(Data extracted from a collection)
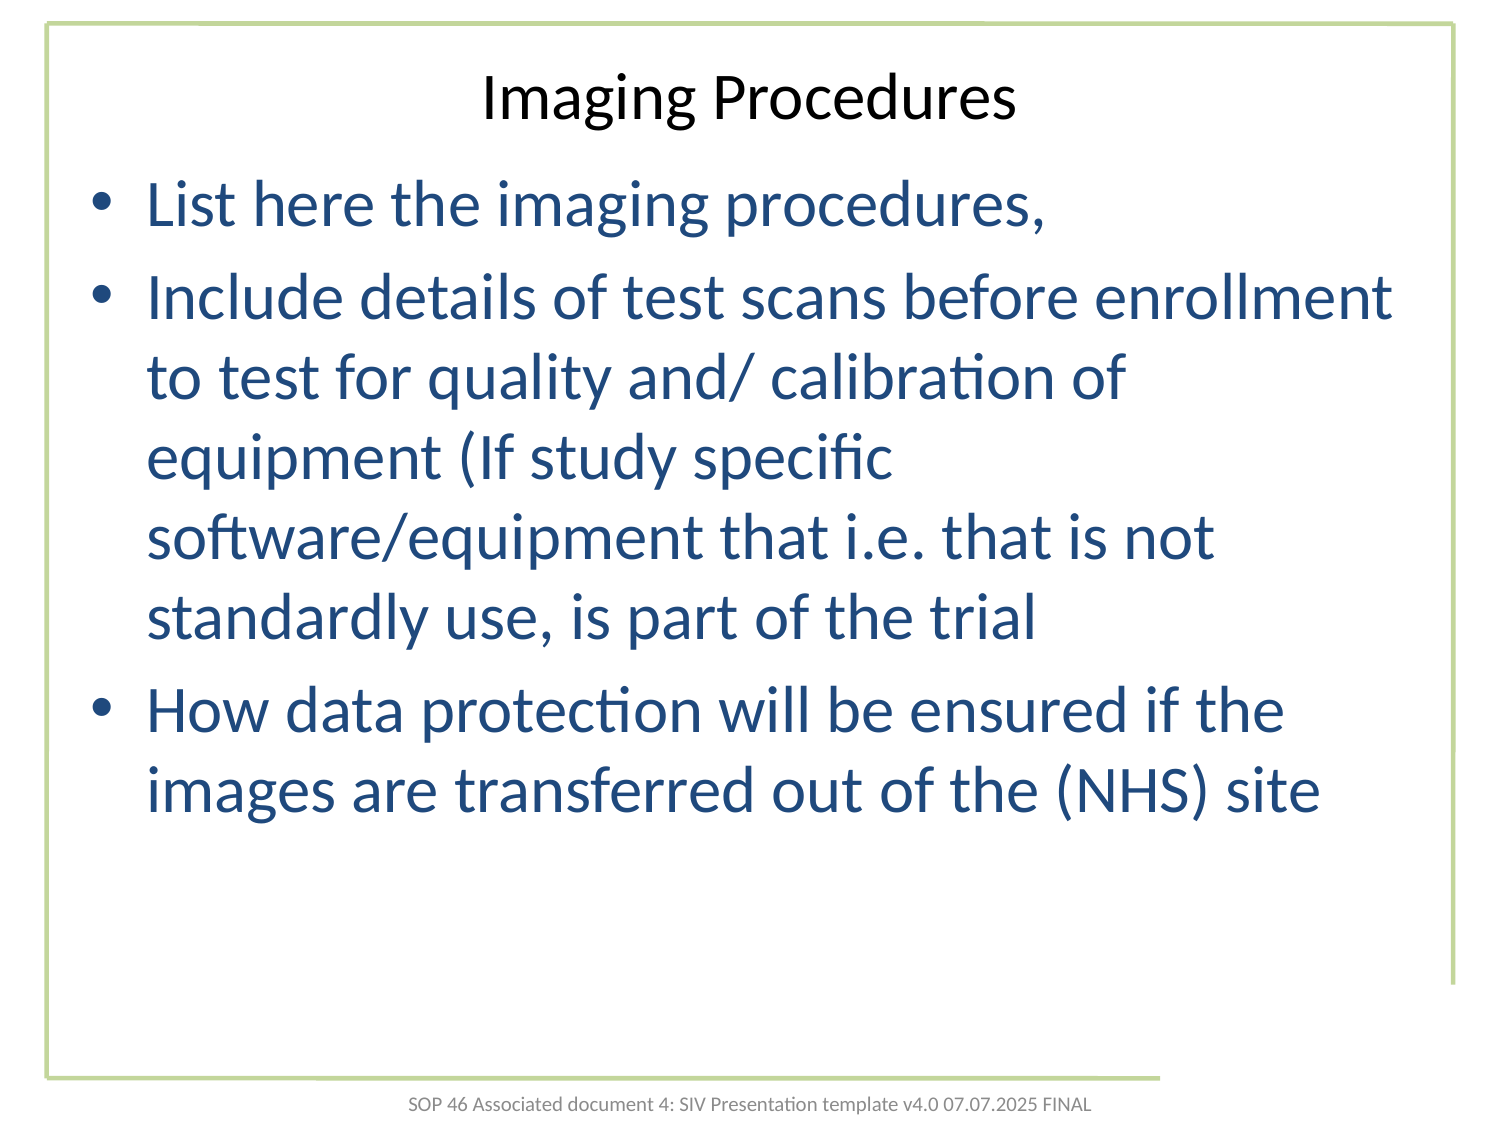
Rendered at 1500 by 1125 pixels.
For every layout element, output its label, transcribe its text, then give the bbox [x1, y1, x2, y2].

footer SOP 46 Associated document 4: SIV Presentation template v4.0 07.07.2025 FINAL [318, 1086, 1182, 1119]
title Imaging Procedures [75, 45, 1425, 141]
list List here the imaging procedures, Include details of test scans before enrollment to test for quality and/ calibration of equipment (If study specific software/equipment that i.e. that is not standardly use, is part of the trial How data protection will be ensured if the images are transferred out of the (NHS) site [75, 152, 1425, 1005]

* _Task to complete_:
Above are the records; reproduce them exactly and leave out the pictures.

* _Your solution_:
Rendered at 1500 by 1125 pixels.
For every layout element, output its label, transcribe its text, then give the bbox [x1, y1, x2, y2].

footer SOP 46 Associated document 4: SIV Presentation template v4.0 07.07.2025 FINAL [318, 1086, 1182, 1119]
title Imaging Procedures [75, 45, 1425, 141]
list List here the imaging procedures, Include details of test scans before enrollment to test for quality and/ calibration of equipment (If study specific software/equipment that i.e. that is not standardly use, is part of the trial How data protection will be ensured if the images are transferred out of the (NHS) site [75, 152, 1425, 1005]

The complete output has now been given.